# [The problem]
A faithful copy of each entry below is expected, with the images removed.

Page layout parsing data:
···
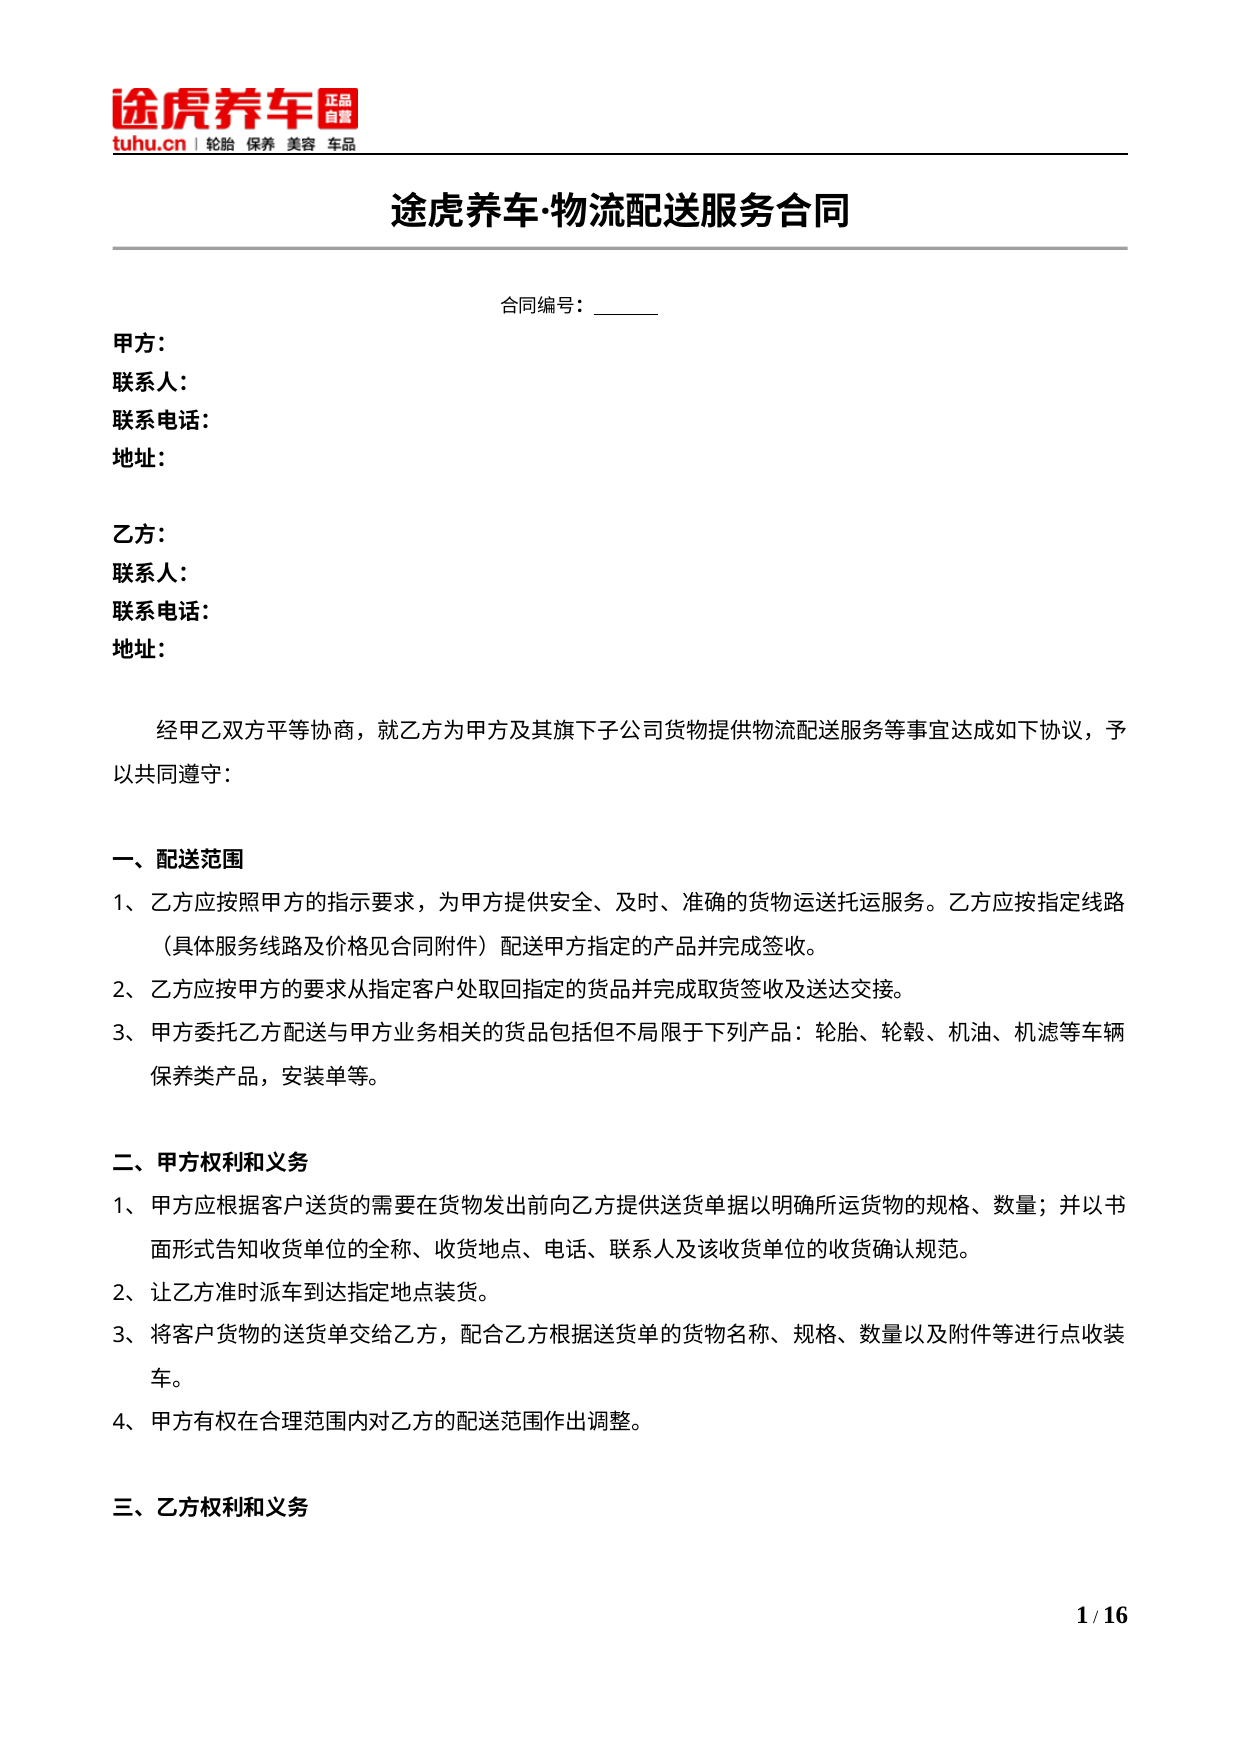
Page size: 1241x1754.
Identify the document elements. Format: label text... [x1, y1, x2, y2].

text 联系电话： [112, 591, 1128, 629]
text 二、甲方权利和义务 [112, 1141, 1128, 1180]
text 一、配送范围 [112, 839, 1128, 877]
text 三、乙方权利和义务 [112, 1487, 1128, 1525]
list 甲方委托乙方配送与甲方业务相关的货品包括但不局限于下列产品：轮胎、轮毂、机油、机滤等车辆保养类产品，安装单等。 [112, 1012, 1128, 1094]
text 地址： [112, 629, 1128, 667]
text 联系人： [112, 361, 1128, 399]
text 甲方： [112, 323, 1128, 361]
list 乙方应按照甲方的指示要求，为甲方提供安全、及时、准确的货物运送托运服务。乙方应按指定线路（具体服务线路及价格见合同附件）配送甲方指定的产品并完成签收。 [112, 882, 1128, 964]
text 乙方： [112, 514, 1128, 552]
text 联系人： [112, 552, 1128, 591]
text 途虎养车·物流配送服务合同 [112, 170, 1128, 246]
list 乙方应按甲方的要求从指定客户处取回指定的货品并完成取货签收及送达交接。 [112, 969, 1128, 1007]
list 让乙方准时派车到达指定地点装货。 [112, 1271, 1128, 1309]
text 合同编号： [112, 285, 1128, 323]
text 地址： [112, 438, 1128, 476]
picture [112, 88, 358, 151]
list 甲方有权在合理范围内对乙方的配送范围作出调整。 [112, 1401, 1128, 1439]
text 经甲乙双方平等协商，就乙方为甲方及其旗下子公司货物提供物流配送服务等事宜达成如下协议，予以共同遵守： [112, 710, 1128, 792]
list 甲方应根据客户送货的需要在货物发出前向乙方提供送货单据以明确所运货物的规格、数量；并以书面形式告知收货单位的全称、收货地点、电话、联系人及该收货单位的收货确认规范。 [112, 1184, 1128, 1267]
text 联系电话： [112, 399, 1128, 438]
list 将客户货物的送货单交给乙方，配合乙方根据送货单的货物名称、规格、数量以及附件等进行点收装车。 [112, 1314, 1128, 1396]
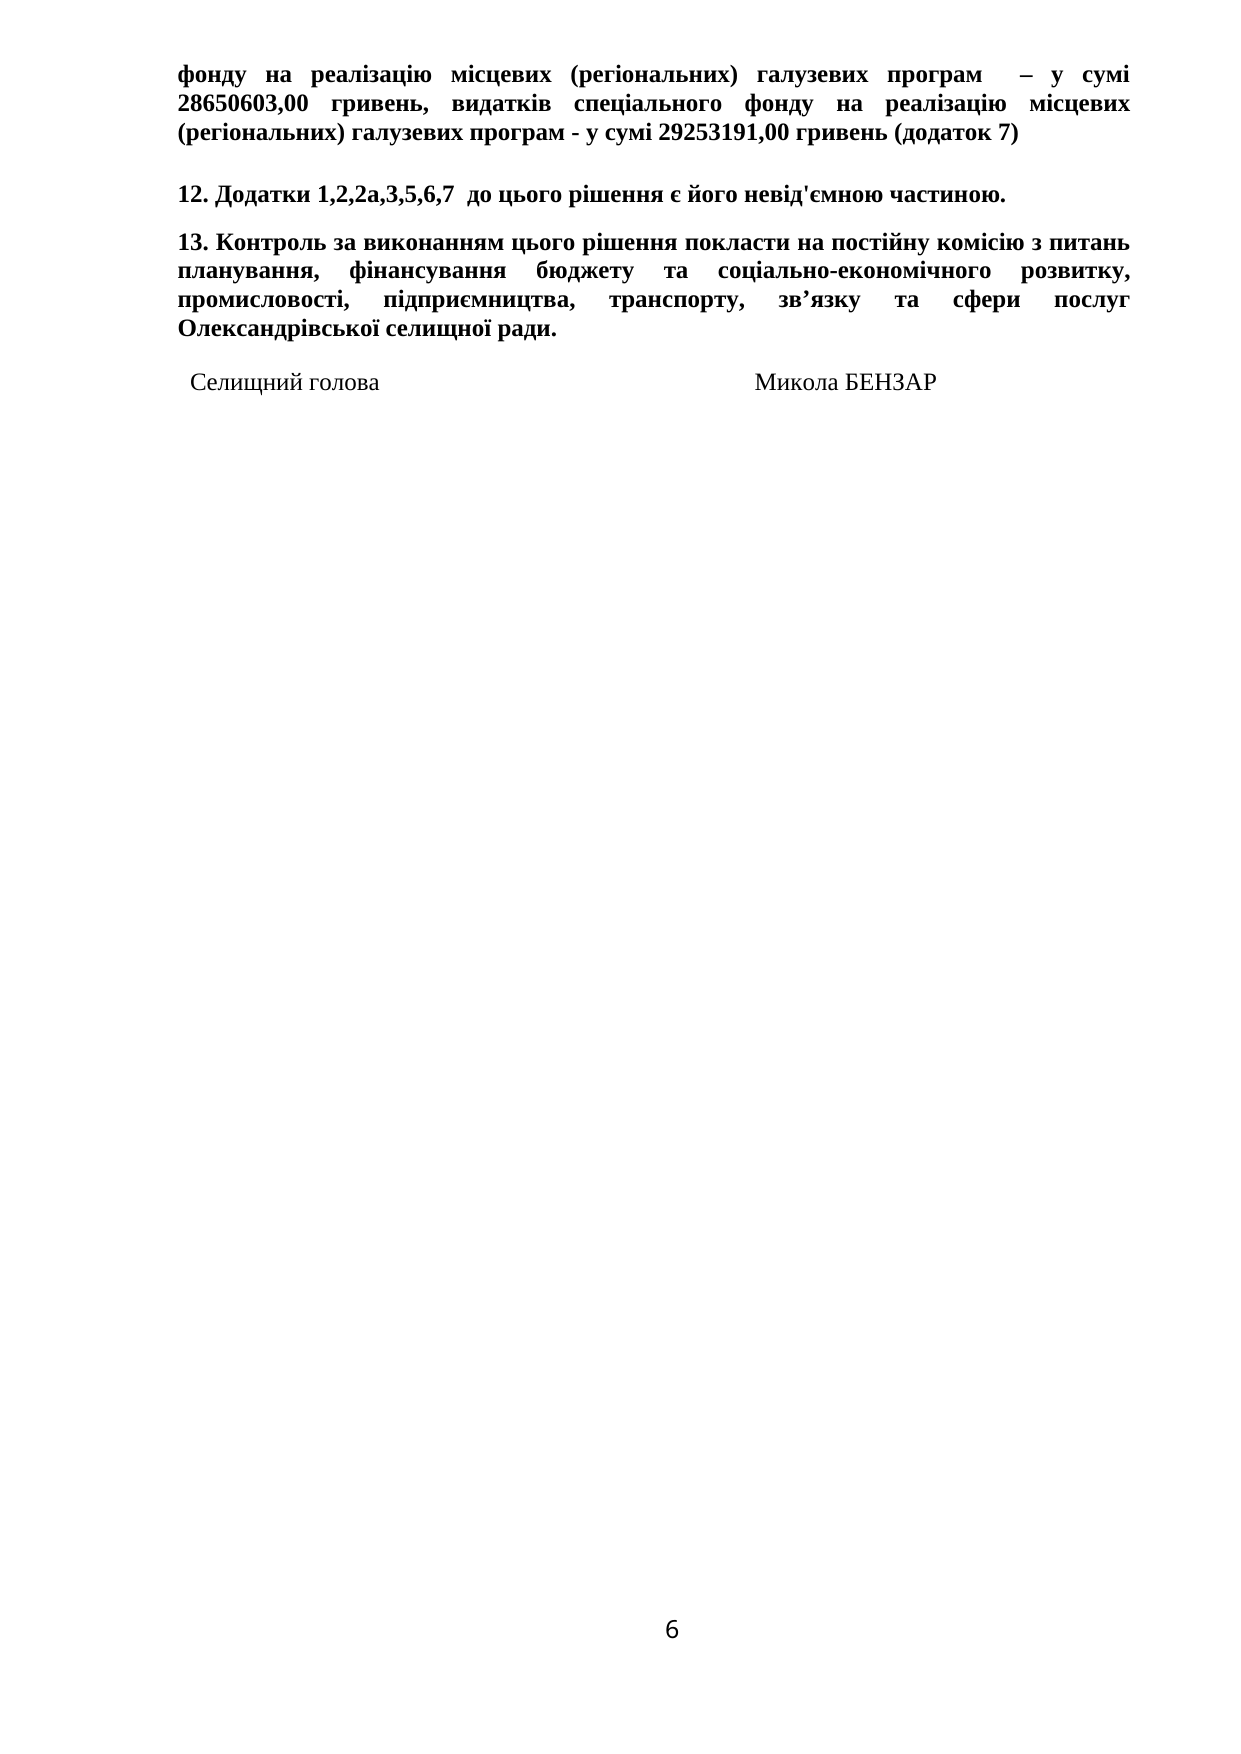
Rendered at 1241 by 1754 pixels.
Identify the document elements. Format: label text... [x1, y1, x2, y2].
···
# [Exercise solution]
Page size: 1241x1754.
Identify the document elements. Format: label text... [x1, y1, x2, y2].

text 联系电话： [112, 591, 1128, 629]
text 二、甲方权利和义务 [112, 1141, 1128, 1180]
text 一、配送范围 [112, 839, 1128, 877]
text 三、乙方权利和义务 [112, 1487, 1128, 1525]
list 甲方委托乙方配送与甲方业务相关的货品包括但不局限于下列产品：轮胎、轮毂、机油、机滤等车辆保养类产品，安装单等。 [112, 1012, 1128, 1094]
text 地址： [112, 629, 1128, 667]
text 联系人： [112, 361, 1128, 399]
text 甲方： [112, 323, 1128, 361]
list 乙方应按照甲方的指示要求，为甲方提供安全、及时、准确的货物运送托运服务。乙方应按指定线路（具体服务线路及价格见合同附件）配送甲方指定的产品并完成签收。 [112, 882, 1128, 964]
text 乙方： [112, 514, 1128, 552]
text 联系人： [112, 552, 1128, 591]
text 途虎养车·物流配送服务合同 [112, 170, 1128, 246]
list 乙方应按甲方的要求从指定客户处取回指定的货品并完成取货签收及送达交接。 [112, 969, 1128, 1007]
list 让乙方准时派车到达指定地点装货。 [112, 1271, 1128, 1309]
text 合同编号： [112, 285, 1128, 323]
text 地址： [112, 438, 1128, 476]
picture [112, 88, 358, 151]
list 甲方有权在合理范围内对乙方的配送范围作出调整。 [112, 1401, 1128, 1439]
text 经甲乙双方平等协商，就乙方为甲方及其旗下子公司货物提供物流配送服务等事宜达成如下协议，予以共同遵守： [112, 710, 1128, 792]
list 甲方应根据客户送货的需要在货物发出前向乙方提供送货单据以明确所运货物的规格、数量；并以书面形式告知收货单位的全称、收货地点、电话、联系人及该收货单位的收货确认规范。 [112, 1184, 1128, 1267]
text 联系电话： [112, 399, 1128, 438]
list 将客户货物的送货单交给乙方，配合乙方根据送货单的货物名称、规格、数量以及附件等进行点收装车。 [112, 1314, 1128, 1396]
Rendered at 1241 by 1754 pixels.
Identify the document elements. Format: label text... [x1, y1, x2, y2].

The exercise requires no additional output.